The problem: Put the text read from the rows below into a single numbered list, one line per item, leaving out blank lines and the pictures.

Records shown:
»»
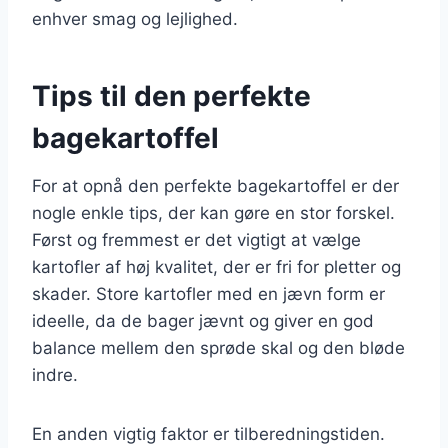
enhver smag og lejlighed.
Tips til den perfekte
bagekartoffel
For at opnå den perfekte bagekartoffel er der
nogle enkle tips, der kan gøre en stor forskel.
Først og fremmest er det vigtigt at vælge
kartofler af høj kvalitet, der er fri for pletter og
skader. Store kartofler med en jævn form er
ideelle, da de bager jævnt og giver en god
balance mellem den sprøde skal og den bløde
indre.
En anden vigtig faktor er tilberedningstiden.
««
Expected answer:
1. enhver smag og lejlighed.
2. Tips til den perfekte
3. bagekartoffel
4. For at opnå den perfekte bagekartoffel er der
5. nogle enkle tips, der kan gøre en stor forskel.
6. Først og fremmest er det vigtigt at vælge
7. kartofler af høj kvalitet, der er fri for pletter og
8. skader. Store kartofler med en jævn form er
9. ideelle, da de bager jævnt og giver en god
10. balance mellem den sprøde skal og den bløde
11. indre.
12. En anden vigtig faktor er tilberedningstiden.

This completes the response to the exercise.